Even though we were all busy, still there was a certain amount of visiting going on: sometimes a comment, sometimes a question, and sometimes a “Come here and look at this!” At one point my eldest daughter called me over to proof-read her letter before she sent it off. I was standing at the dining room table discussing the letter with her, when my younger daughter raised her voice from the living room and directed this comment to her sister, “I know you don’t like Roman funerals…”
What?!! What did she say? What did she mean? Did she say what I thought she said? As these thoughts galloped around in my thinking, my letter-writing daughter assured me and clarified, “She means Roman numerals!” How we laughed! “Roman funerals!” That’s quite a different subject than Roman numerals.

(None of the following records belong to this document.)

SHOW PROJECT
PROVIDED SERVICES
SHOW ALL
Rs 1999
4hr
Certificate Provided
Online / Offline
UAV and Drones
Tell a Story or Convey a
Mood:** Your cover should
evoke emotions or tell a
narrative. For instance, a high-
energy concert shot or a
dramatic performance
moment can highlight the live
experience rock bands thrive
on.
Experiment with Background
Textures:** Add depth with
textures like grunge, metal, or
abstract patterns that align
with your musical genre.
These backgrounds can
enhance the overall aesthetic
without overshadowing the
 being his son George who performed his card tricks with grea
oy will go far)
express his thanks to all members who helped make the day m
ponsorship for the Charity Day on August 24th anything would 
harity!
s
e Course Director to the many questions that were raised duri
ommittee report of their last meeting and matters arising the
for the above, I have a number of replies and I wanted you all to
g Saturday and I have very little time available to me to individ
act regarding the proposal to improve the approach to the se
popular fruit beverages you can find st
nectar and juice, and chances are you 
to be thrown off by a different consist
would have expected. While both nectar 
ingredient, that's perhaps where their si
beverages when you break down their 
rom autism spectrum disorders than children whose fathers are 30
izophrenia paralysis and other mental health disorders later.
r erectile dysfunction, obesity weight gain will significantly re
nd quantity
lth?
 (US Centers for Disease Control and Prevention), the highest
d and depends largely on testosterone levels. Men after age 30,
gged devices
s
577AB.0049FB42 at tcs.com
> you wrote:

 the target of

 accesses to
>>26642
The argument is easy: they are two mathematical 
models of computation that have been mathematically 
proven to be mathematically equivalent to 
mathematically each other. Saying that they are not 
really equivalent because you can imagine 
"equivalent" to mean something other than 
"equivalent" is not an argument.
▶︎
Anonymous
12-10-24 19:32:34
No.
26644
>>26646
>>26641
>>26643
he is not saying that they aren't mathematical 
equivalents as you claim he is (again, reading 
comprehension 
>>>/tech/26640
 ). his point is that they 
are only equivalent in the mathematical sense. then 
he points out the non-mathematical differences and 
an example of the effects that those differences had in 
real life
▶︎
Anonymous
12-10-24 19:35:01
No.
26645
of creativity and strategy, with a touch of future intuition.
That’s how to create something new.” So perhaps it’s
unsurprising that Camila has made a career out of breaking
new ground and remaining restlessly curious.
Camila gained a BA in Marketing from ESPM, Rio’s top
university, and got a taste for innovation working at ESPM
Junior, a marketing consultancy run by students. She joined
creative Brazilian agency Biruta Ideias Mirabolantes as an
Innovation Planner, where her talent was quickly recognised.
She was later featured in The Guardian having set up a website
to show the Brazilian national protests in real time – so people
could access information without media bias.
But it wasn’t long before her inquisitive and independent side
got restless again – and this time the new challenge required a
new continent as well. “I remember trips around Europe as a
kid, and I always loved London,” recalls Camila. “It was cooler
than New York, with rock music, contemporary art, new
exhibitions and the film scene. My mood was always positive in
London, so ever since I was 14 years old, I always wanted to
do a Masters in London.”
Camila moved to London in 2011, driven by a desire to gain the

Laughter and merriment reigned for a few minutes and more, even drawing Daddy out to discover what was so funny.
Today I was thinking over what had happened and I wondered: Why did my younger daughter even make a comment about Roman numerals in the first place? So I asked. She told me she had been cutting out flannel objects from the Old Testament Bible account of Moses receiving God’s laws. She had been cutting out the stone tablets and upon the tablets were carved the ten commandments. In these illustrations the commandments were numbered using Roman numerals. She was going to encourage her older sister (who really did not enjoy studying Roman numerals) that it was good that she had studied them, because now she could easily read the numbers on the stone tablets. These are the sisterly interactions that make me smile.
*My younger daughter is a year-and-a-half new to the United States. She is an English-learner; her first language is Chinese. She is doing superbly learning English, but every once in a while, a small slip of the lip can significantly change the meaning of her communication.